Erasure by Design
Cultural Resistance and the Zionist Project in Palestine
The Palestinian struggle is too often narrated solely through the lens of geopolitics. But culture — songs, fabrics, foods, rhythms, names — has long been a central battlefield in the Zionist project. This is not an accidental erasure. It is structured, calculated, and central to a settler-colonial logic that seeks not only to displace people, but to erase their existence from history and imagination. To speak of Palestinian culture is to enter a terrain of resistance.
Since the early 20th century, Zionist narratives have attempted to paint Palestine as a land "without a people for a people without a land". This foundational myth necessitated the silencing of any trace of Palestinian culture. Villages were destroyed not just for strategic or demographic reasons, but to wipe out continuity. Olive trees uprooted, mosques and churches bulldozed, and Arabic street names Hebraicised. Cultural erasure is embedded in architecture, geography, and daily life.
One of the most visible battlegrounds is clothing. The Palestinian thobe, rich with regional embroidery motifs, has been misrepresented or appropriated in fashion circles as either Israeli or generic "Middle Eastern" style. In 2018, an Israeli contestant in a Eurovision promotional video wore a dress styled on a traditional Palestinian pattern. In response, Palestinian women launched the #MyThobeMyIdentity campaign, reclaiming ownership through visibility.
Music has also been targeted. Traditional Palestinian songs and rhythms have either been dismissed as backwards or absorbed into Israeli folklore without attribution. Yet music remains a site of vibrant resistance.

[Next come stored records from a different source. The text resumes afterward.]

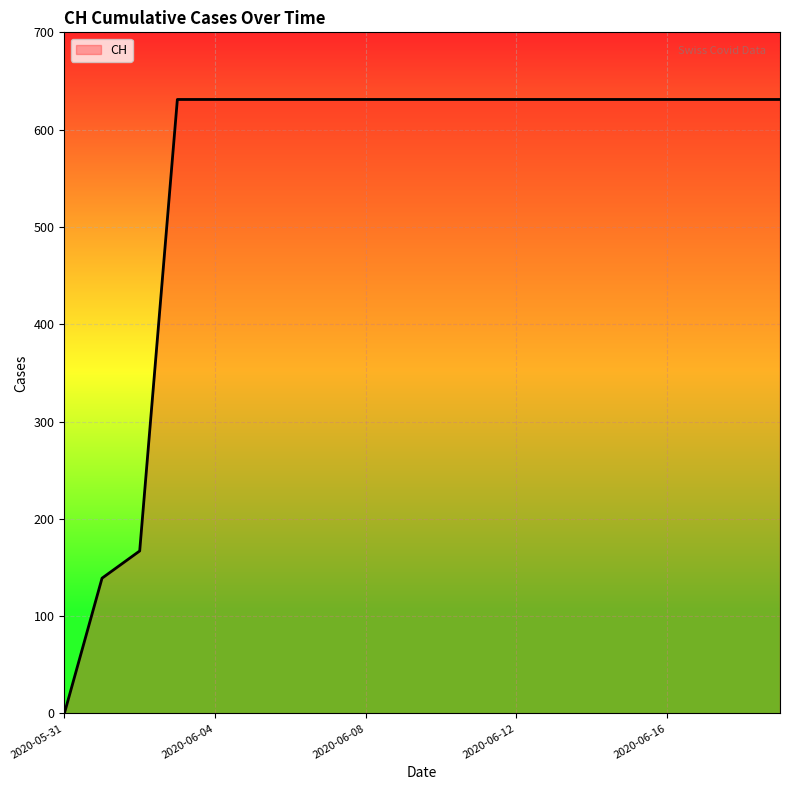

How many lines are shown in the chart?

1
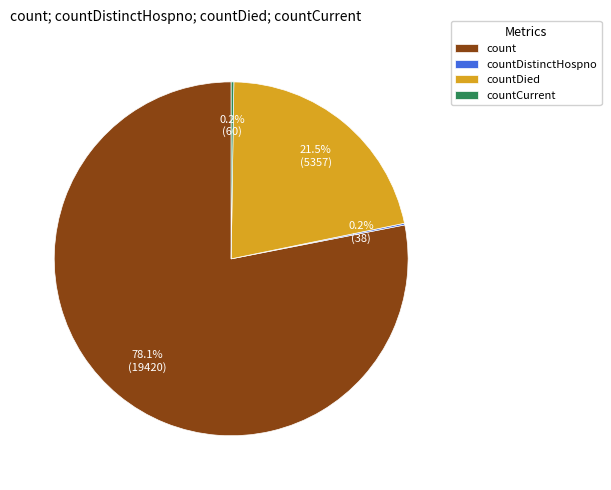

Which category has the biggest portion of the pie?

count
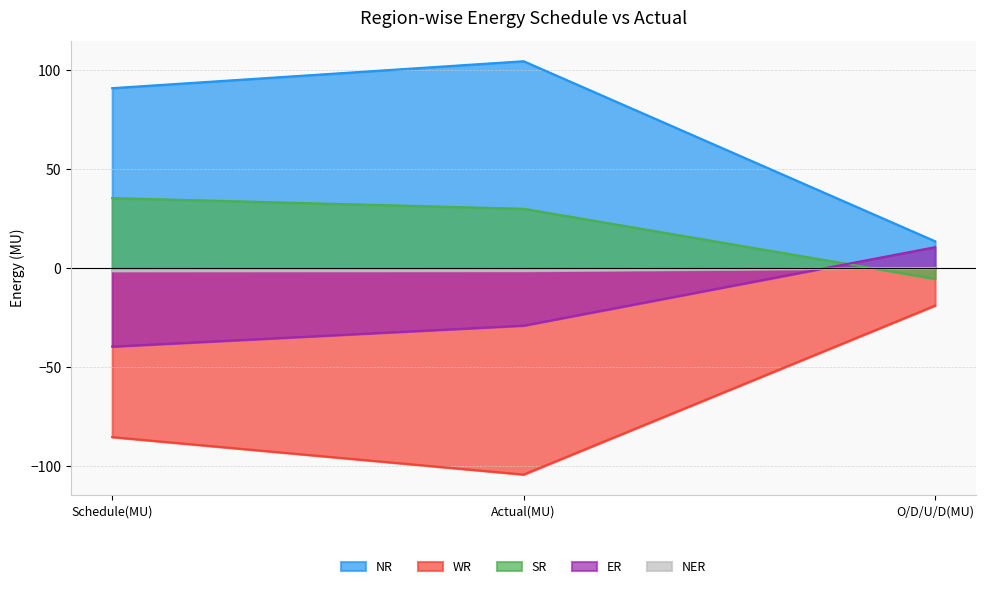

What is the sum of all NER values?

-2.6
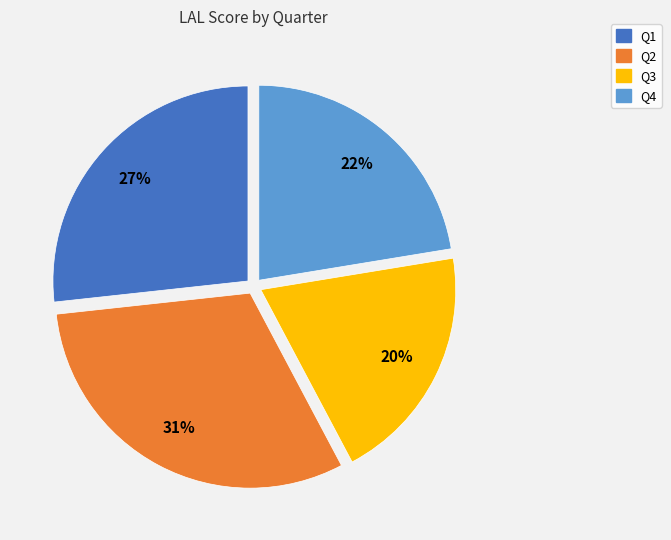

How many segments does this pie chart have?

4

From revolutionary anthems sung by exile choirs in the 1970s to contemporary trap and rap artists like Shabjdeed and Daboor, Palestinian artists continue to build sonic worlds that defy borders and occupation.
Cinema too has become a powerful mode of cultural defiance. Filmmakers like Elia Suleiman, Annemarie Jacir, and Farah Nabulsi use film not only to represent Palestinian realities, but to preserve memory. In a context where oral histories are under siege, cinema becomes an archive. The very act of filming life under occupation, of documenting the mundane alongside the violent, is a refusal to be erased.
Zionist cultural policies also extend into archaeology and education. Palestinian historical sites are often mislabelled or presented within frameworks that favour Israeli narratives. Curricula in occupied areas are censored. Books are banned. Even poetry — such as the work of Mahmoud Darwish — has been viewed as a threat to the Israeli state.
And yet, in spite of this, Palestinian culture persists. In embroidery circles, dabke troupes, underground art collectives and Instagram pages, Palestinians are recording and reviving what colonial violence has tried to obliterate. This revival is not nostalgia. It is strategic, it is political and it is an insistence on being.
In the diaspora, too, cultural expression is growing. From Berlin to Santiago, Palestinian artists are using murals, spoken word, fashion, and cooking as forms of solidarity and survival. Culture provides a way to build transnational alliances, to speak across language barriers, and to assert existence even when displaced.
But the international community must also confront its role. Western media, academia, and the art world continue to frame Palestinian culture as marginal, dangerous, or irrelevant, unless it fits into acceptable narratives. Institutions that claim to celebrate diversity cannot remain neutral in the face of cultural erasure.
To fight for Palestinian culture is not simply to showcase its beauty. It is to acknowledge the violent systems trying to erase it, and to commit to opposing those systems. This includes not only occupation, but also the global complicity that sustains it.
Cultural survival is a form of resistance. And resistance, in Palestine, is always cultural.